Supplied material:

+-------+

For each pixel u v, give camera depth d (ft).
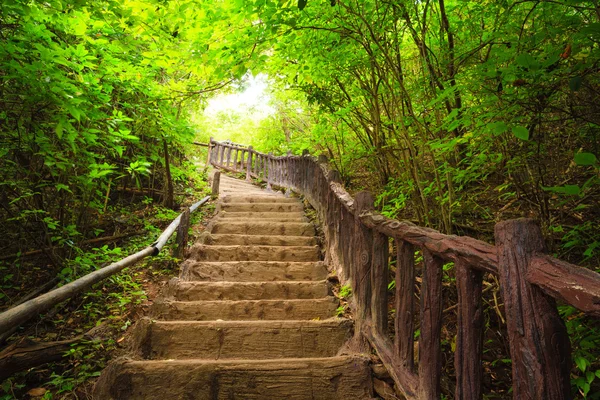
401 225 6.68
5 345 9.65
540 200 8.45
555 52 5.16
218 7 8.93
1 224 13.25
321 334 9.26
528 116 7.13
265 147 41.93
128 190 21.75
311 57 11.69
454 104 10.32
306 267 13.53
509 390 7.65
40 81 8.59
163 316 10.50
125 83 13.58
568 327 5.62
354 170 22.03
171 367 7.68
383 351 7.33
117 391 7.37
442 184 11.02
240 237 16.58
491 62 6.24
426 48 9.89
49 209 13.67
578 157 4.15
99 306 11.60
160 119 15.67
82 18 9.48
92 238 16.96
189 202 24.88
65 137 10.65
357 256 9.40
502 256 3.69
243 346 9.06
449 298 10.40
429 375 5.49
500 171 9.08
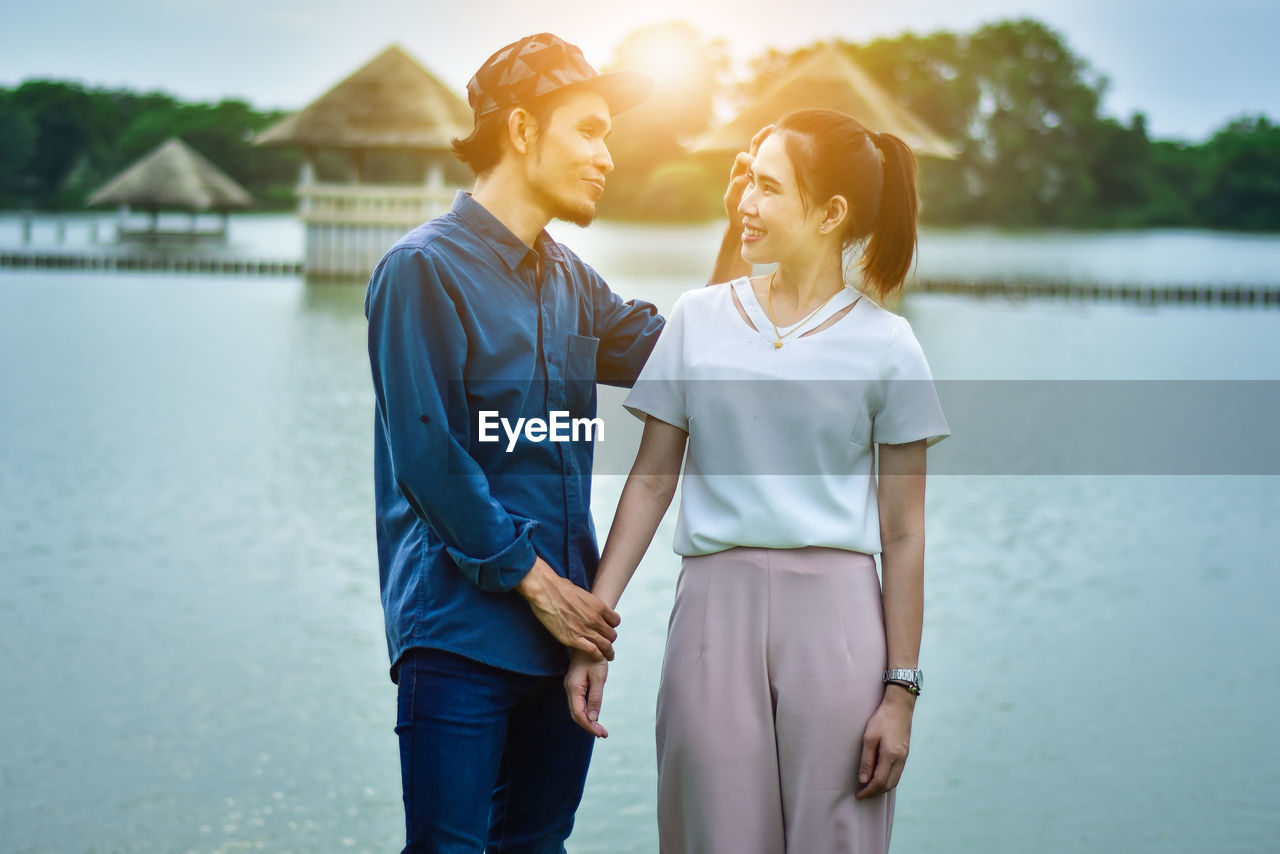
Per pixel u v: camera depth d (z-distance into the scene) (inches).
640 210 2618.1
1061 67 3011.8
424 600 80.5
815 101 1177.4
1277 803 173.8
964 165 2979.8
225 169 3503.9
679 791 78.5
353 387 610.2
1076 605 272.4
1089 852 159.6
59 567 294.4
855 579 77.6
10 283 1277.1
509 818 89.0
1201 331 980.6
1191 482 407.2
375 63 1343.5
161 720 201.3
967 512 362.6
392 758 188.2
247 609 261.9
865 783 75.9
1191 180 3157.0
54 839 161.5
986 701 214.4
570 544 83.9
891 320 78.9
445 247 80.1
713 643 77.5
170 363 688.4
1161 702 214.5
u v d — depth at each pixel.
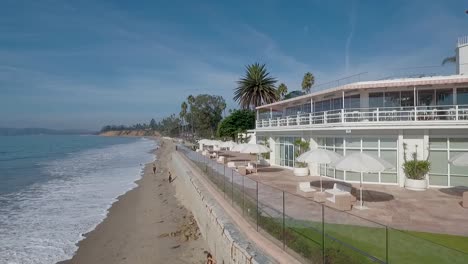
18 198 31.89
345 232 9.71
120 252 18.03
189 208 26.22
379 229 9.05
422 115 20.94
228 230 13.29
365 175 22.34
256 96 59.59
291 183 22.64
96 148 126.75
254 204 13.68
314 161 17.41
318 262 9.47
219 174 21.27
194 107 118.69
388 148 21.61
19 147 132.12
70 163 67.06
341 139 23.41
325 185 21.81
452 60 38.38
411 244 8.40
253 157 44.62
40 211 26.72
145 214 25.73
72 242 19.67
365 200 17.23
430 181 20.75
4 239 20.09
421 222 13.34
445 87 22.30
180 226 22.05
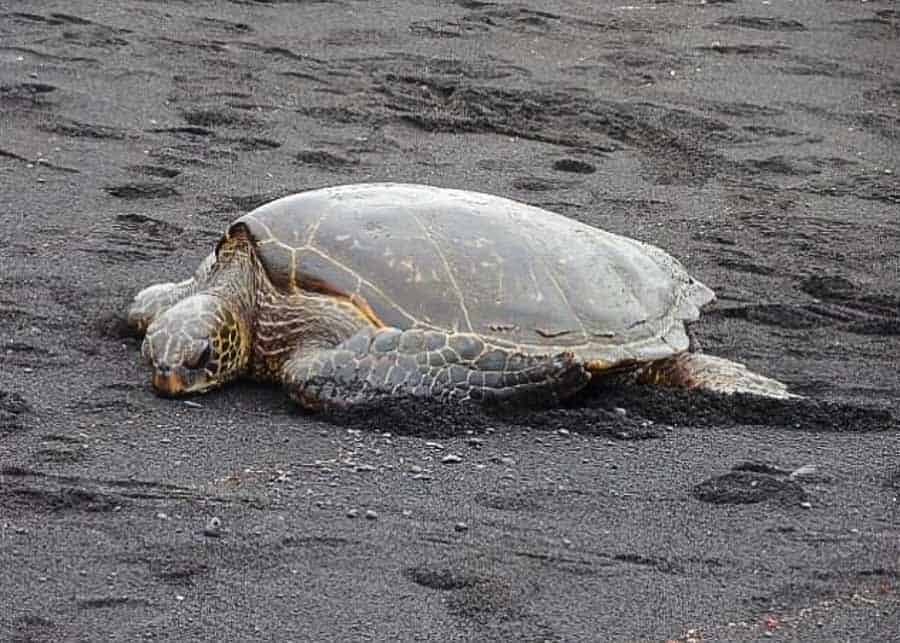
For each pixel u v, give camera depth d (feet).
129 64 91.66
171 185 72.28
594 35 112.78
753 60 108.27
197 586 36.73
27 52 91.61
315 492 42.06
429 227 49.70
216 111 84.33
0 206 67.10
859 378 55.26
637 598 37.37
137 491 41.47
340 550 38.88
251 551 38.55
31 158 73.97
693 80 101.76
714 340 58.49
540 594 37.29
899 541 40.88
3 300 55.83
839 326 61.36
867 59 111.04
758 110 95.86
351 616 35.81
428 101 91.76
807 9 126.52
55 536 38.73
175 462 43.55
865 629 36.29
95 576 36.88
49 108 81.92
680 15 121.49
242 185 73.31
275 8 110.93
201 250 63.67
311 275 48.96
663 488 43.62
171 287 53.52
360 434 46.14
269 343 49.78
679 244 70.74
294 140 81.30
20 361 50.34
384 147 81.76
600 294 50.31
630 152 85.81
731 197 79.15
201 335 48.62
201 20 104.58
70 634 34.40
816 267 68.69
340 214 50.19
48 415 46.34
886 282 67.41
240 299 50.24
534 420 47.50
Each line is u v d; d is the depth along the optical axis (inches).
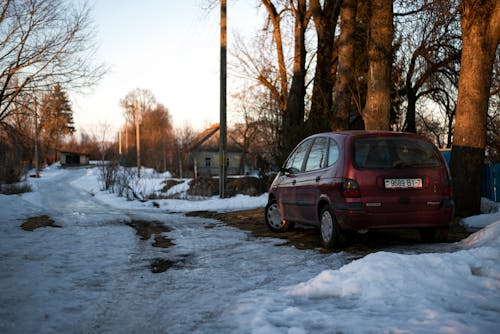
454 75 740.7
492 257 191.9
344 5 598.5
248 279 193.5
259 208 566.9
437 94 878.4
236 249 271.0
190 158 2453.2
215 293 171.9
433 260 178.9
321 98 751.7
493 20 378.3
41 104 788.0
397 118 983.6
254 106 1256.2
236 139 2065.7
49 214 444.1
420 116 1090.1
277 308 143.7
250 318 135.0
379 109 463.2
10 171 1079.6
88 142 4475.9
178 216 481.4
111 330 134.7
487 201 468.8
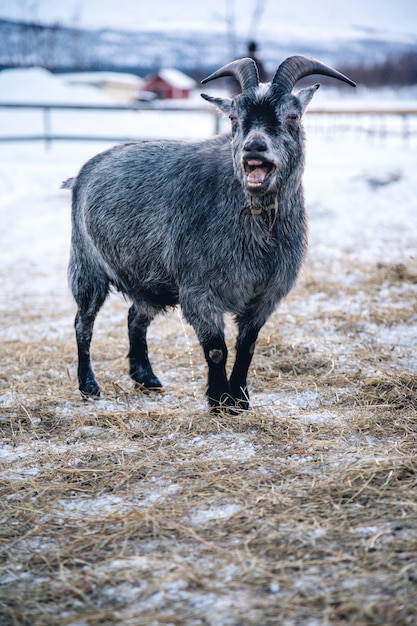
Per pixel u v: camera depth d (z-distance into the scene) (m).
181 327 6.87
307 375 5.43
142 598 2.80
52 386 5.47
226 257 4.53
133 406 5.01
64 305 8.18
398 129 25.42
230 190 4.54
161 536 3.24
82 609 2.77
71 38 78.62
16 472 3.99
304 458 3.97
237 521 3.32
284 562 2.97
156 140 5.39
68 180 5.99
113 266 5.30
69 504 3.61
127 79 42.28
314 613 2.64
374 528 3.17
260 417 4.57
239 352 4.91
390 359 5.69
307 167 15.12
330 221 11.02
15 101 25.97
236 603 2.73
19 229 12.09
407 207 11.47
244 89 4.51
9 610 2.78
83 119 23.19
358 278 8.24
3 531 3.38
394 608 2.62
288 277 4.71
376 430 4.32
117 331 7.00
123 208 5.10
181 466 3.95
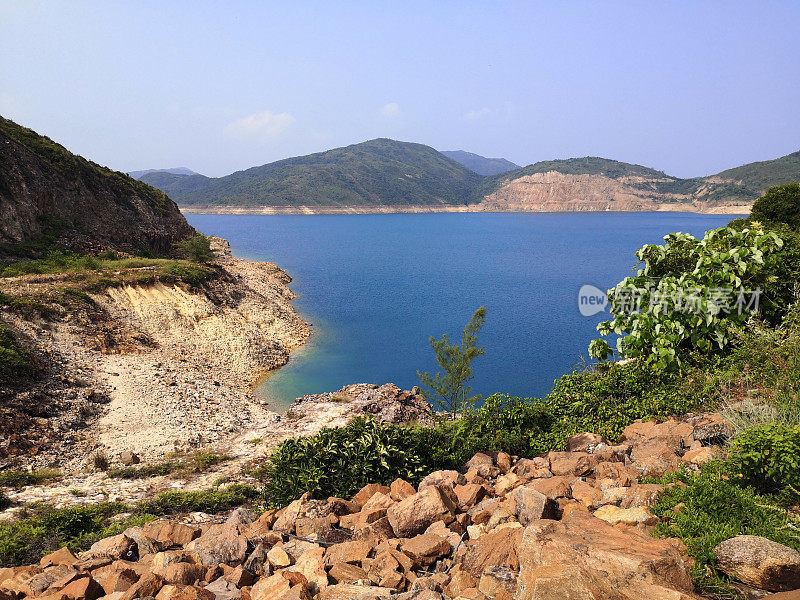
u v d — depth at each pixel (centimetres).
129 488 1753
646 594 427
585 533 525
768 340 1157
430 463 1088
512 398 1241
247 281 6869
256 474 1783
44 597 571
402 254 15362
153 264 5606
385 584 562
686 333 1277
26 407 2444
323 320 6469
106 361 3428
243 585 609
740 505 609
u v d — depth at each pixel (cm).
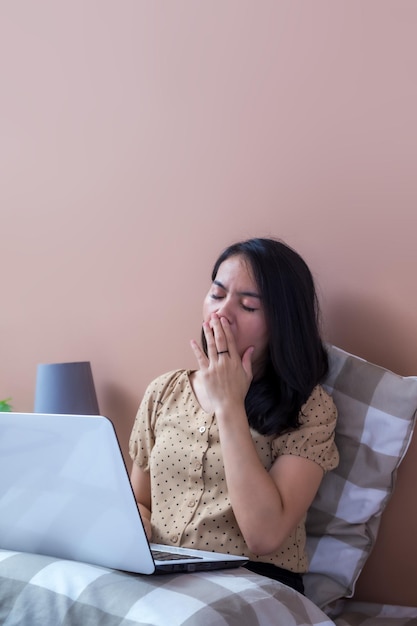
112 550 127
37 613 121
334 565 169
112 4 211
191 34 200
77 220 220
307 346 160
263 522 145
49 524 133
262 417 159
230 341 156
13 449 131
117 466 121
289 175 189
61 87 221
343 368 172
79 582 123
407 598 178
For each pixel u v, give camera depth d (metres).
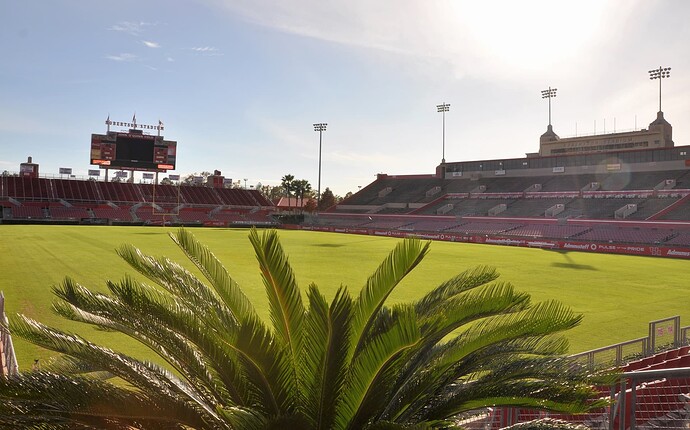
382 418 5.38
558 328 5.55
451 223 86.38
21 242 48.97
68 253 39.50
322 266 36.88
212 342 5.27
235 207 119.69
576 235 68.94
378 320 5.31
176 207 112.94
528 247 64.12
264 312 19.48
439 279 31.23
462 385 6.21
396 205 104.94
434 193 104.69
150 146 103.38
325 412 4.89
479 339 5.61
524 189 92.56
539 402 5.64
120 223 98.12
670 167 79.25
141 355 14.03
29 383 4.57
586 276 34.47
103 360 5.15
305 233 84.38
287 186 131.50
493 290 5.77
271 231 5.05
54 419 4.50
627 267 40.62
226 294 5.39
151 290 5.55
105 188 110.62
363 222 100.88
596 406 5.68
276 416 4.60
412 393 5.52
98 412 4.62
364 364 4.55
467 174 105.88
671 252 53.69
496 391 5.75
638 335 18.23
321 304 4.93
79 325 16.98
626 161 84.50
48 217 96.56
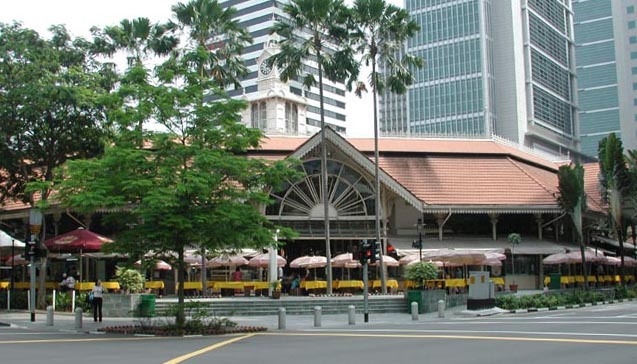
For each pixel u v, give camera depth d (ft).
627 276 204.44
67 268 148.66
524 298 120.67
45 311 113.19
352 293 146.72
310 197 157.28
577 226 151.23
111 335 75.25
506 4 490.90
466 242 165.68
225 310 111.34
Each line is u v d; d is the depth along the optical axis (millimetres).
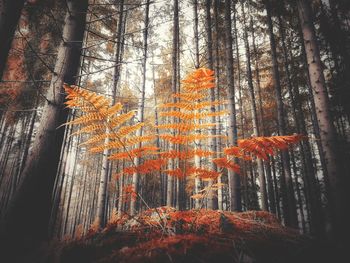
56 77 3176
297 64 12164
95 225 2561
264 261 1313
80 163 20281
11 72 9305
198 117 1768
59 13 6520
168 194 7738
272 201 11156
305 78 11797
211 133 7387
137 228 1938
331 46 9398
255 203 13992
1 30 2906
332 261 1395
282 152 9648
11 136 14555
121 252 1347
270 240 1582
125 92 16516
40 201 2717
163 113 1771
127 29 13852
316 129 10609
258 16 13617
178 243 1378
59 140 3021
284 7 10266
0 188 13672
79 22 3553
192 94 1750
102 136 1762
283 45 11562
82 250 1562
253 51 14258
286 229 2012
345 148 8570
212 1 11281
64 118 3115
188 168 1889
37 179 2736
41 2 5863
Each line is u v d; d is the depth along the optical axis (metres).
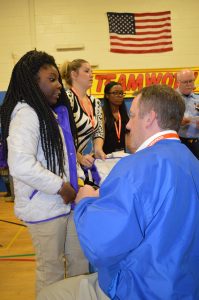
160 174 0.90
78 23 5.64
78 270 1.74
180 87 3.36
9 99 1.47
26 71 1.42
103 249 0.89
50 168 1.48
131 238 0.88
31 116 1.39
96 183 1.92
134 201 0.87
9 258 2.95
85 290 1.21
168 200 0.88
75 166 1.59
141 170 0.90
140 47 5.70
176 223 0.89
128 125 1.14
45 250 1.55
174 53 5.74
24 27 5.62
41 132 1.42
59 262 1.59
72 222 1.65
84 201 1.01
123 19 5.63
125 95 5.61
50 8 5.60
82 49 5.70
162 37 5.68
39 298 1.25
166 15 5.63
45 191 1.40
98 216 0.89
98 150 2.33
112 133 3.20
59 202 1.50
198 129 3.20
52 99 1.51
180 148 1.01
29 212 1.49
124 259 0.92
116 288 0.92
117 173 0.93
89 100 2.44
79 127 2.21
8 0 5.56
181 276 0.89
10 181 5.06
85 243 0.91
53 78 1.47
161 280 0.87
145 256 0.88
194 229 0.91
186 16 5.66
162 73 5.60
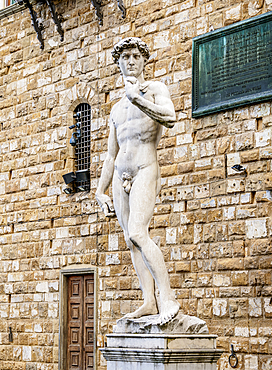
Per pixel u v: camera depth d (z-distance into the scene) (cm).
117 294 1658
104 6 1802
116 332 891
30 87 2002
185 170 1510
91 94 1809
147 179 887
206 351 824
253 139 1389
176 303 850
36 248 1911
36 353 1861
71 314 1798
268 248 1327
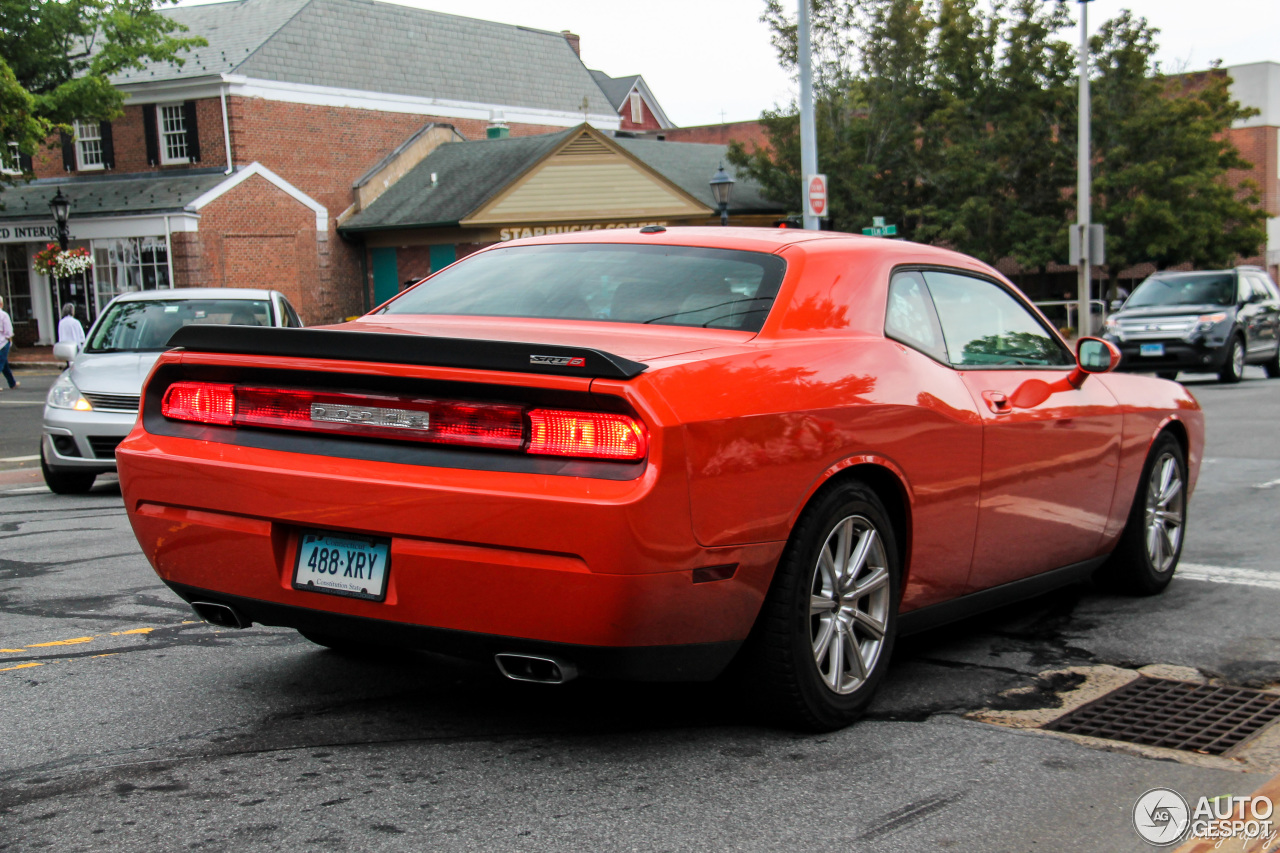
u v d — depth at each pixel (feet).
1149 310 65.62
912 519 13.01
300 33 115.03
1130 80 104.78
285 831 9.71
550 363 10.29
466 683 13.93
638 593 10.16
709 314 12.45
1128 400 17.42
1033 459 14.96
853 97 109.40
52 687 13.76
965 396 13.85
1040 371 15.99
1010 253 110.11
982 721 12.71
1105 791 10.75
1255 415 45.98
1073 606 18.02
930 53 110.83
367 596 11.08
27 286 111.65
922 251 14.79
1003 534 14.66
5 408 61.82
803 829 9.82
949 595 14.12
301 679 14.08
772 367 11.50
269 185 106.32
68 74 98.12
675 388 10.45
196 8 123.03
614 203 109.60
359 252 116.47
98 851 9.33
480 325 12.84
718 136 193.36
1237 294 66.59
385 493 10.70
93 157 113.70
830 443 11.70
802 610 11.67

+-------+

Work required: Only the number is wanted: how many lines in the listing contain the word "give"?

Finished exercise: 4